01 May 2008

Simon Jones interview - Eye Weekly

Richard Ashcroft may be the public face (and cheekbones) of The Verve, but as the UK psych-rockers’ tumultuous history has shown, guitarist Nick McCabe is its heart and soul.

In 1995, following the release of A Northern Soul, the visionary but notoriously reclusive guitarist fell out with Ashcroft, prompting the band’s temporary dissolution.

He reconciled with the singer in time to complete 1997’s Britpop valedictory statement Urban Hymns, only to depart in the wake of that album’s multi-­platinum success, leaving The Verve to flounder on what should’ve been a triumphant 1998 North American arena tour.

After a nine-year absence that saw Ashcroft struggle to establish himself as a solo artist, The Verve mounted a reunion last fall that was as unexpected as their break-up, leaking a new 10-minute jam, titled “The Thaw Session,” that harkened back to the acid-rock odysseys of the band’s 1992 debut, A Storm in Heaven.

Whether that exploratory ethos will inform the band’s as yet untitled new album (due out later this year) remains to be seen; but on the phone from his home outside Chester, UK, bassist Simon Jones is quite happy to provide the early prognosis: it’s their best album yet, natch. 

On The Verve’s last tour in ’98, you had to get three people playing guitar — BJ Cole, Simon Tong and Richard Ashcroft himself — to replace Nick McCabe. And then you broke up shortly thereafter. Is it safe to say then: no Nick, no Verve?

It’s safe to say, yeah. To me, he’s the greatest guitarist of our generation. No one else can do what that guy does. It’s like an orchestra, what comes out of his amplifiers. We’ve been rehearsing all day and it’s such a joy to play music with these guys. It just works — that’s why we’re back together again. It’s such an outlet for all of us. You’re in a marriage with people and you have arguments, and that’s just the way it’s always been with us, but being a bit older now, we can better deal with the idiosyncrasies. 

Was pulling the plug at the height of your success the smartest or dumbest thing you ever did?

I’ve had a great time since the band broke up. The first year [after] was the hardest, losing something that big, but life goes on. You can’t dwell on it or it’s going to drag you down. 

There’s something to be said for only getting together when you’ve got something to say, rather than it becoming your job.

Totally. If we had just carried on for the last 10 years, it’d be like, “well, how vital are you?” Like Oasis — they were around the same time as us, but we’re not the kind of band that could keep putting records out, we’d burn ourselves out. And now, after such a long time, you’re full of that energy you have when you first start a band. I think this new one’s the best record we’ve ever made. It’s the most true representation of what The Verve’s music is about: it’s got a great balance of songs, jams, experimental things. The hardcore Verve fan will be very satisfied. 

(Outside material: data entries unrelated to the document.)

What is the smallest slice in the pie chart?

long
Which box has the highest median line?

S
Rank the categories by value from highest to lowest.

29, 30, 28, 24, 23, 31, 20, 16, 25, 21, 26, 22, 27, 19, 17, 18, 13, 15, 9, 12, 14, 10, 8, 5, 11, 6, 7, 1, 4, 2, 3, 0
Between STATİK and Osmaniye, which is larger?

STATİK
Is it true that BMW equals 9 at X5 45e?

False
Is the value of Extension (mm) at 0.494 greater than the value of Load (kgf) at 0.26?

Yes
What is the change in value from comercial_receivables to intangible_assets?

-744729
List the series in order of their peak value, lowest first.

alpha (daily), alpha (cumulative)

Are you working with a big producer again like John Leckie?

No, it’s self-produced. We had a pure vision of what we wanted, and to put someone else in, you end up having music you don’t necessarily think is valid. We’ve been working in a private studio in Richmond. The guy who owns it, Terry Britten, is quite a well-known songwriter here — he’s got an old EMI desk that used to belong to the Stones in the ’70s… 

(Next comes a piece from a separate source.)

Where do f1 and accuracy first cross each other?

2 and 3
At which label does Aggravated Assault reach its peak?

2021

Are there any cocaine deposits on the board?

Oh, no, no, the times have changed — I have a few kids now…. 

No, I meant the Stones’ cocaine deposits…

Oh! I thought you were implying it was us! Actually, it’s funny, there are names etched into the board with a compass — you can see “Keith” and “Mick” and “Charlie.” It’s quite a novelty. But it’s an amazing place — the studio is full of old vintage gear, it’s bit of a musician’s paradise. It’s like stepping back into the past.